_GOAL_: Can you reproduce the items from their start through the line containing "var sketch = newSketch(context, id" with "Q0" changed to "planeQuery" and everything else unchanged, leaving out the pictures?

_DATASET_:
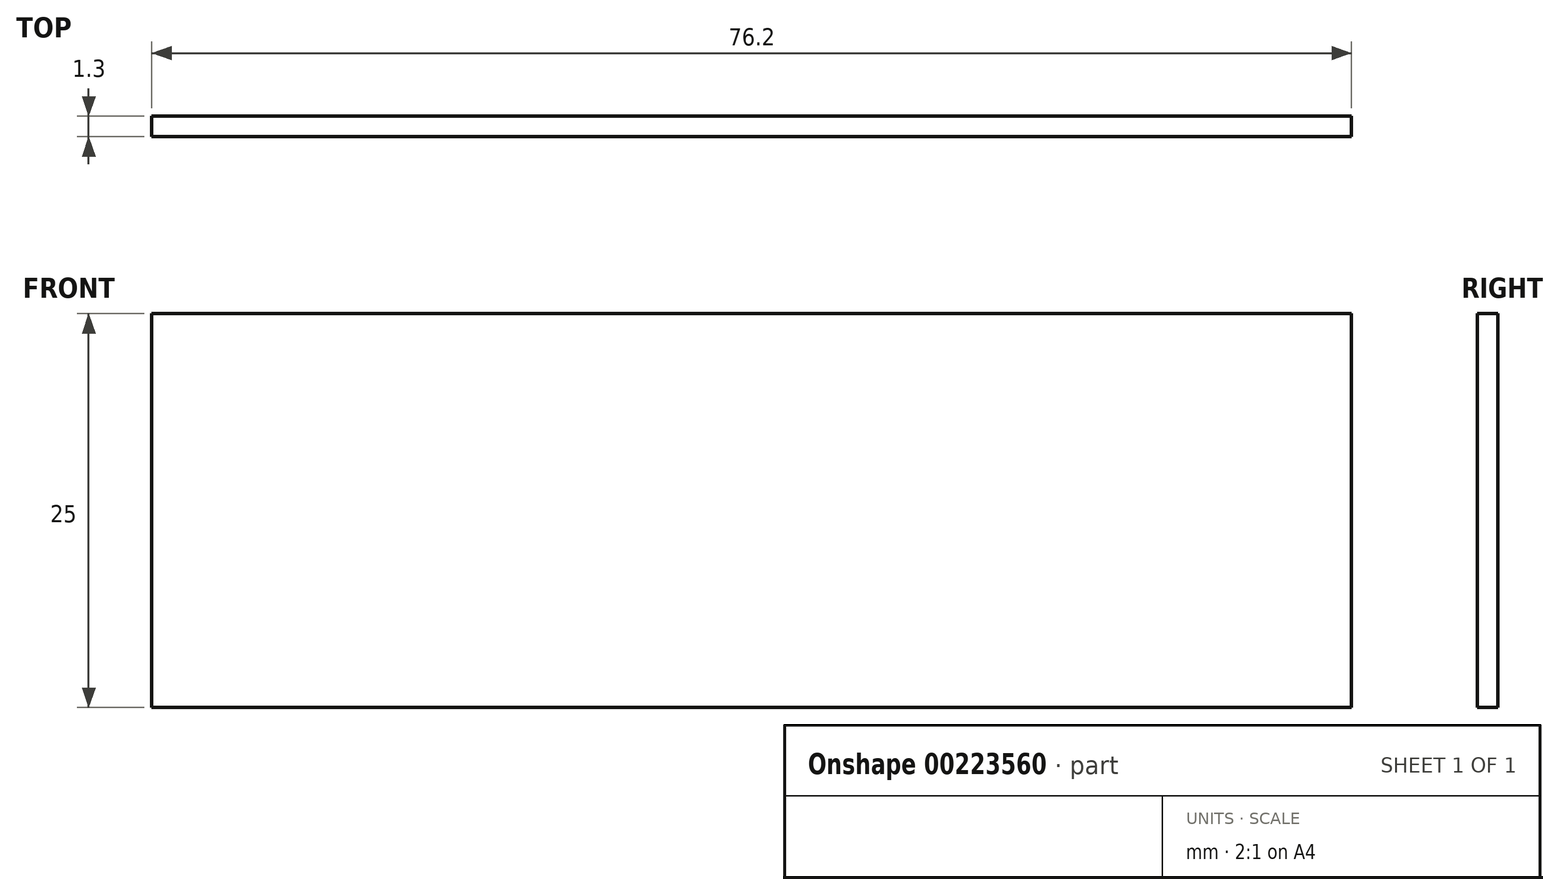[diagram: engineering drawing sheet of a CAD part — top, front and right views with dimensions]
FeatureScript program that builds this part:
annotation { "Feature Type Name" : "Feature", "Feature Type Description" : "" }
export const myFeature = defineFeature(function(context is Context, id is Id, definition is map)
    precondition{}
    {
        {
            var Q0;
            Q0=qCreatedBy(makeId("Front.planeOp"),FACE);
            var sketch = newSketch(context, id + "F0", { "sketchPlane" : qUnion([Q0])});
            skLineSegment(sketch, "E0.bottom", {"start": v(38.1, -12.5) * mm, "end": v(-38.1, -12.5) * mm});
            skLineSegment(sketch, "E0.top", {"start": v(38.1, 12.5) * mm, "end": v(-38.1, 12.5) * mm});
            skLineSegment(sketch, "E0.left", {"start": v(38.1, -12.5) * mm, "end": v(38.1, 12.5) * mm});
            skLineSegment(sketch, "E0.right", {"start": v(-38.1, -12.5) * mm, "end": v(-38.1, 12.5) * mm});
            skPoint(sketch, "E0.middle", {"position": v(0, 0) * mm});
            skSolve(sketch);
        }
        {
            var Q0;
            Q0=makeQuery(id+"F0.imprint","IMPRINT",FACE,{"disambiguationData":[TD([[makeQuery(id+"F0.imprint","IMPRINT",EDGE,{"derivedFrom":sQuery(id+"F0.wireOp",EDGE,"E0.bottom")}),-1.0]])]});
            extrude(context, id + "F1", {"entities" : qUnion([Q0]), "depth" : 1.3 * mm});
        }
    });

_EXERCISE OUTPUT_:
[diagram: engineering drawing sheet of a CAD part — top, front and right views with dimensions]
FeatureScript program that builds this part:
annotation { "Feature Type Name" : "Feature", "Feature Type Description" : "" }
export const myFeature = defineFeature(function(context is Context, id is Id, definition is map)
    precondition{}
    {
        {
            var planeQuery;
            planeQuery=qCreatedBy(makeId("Front.planeOp"),FACE);
            var sketch = newSketch(context, id + "F0", { "sketchPlane" : qUnion([planeQuery])});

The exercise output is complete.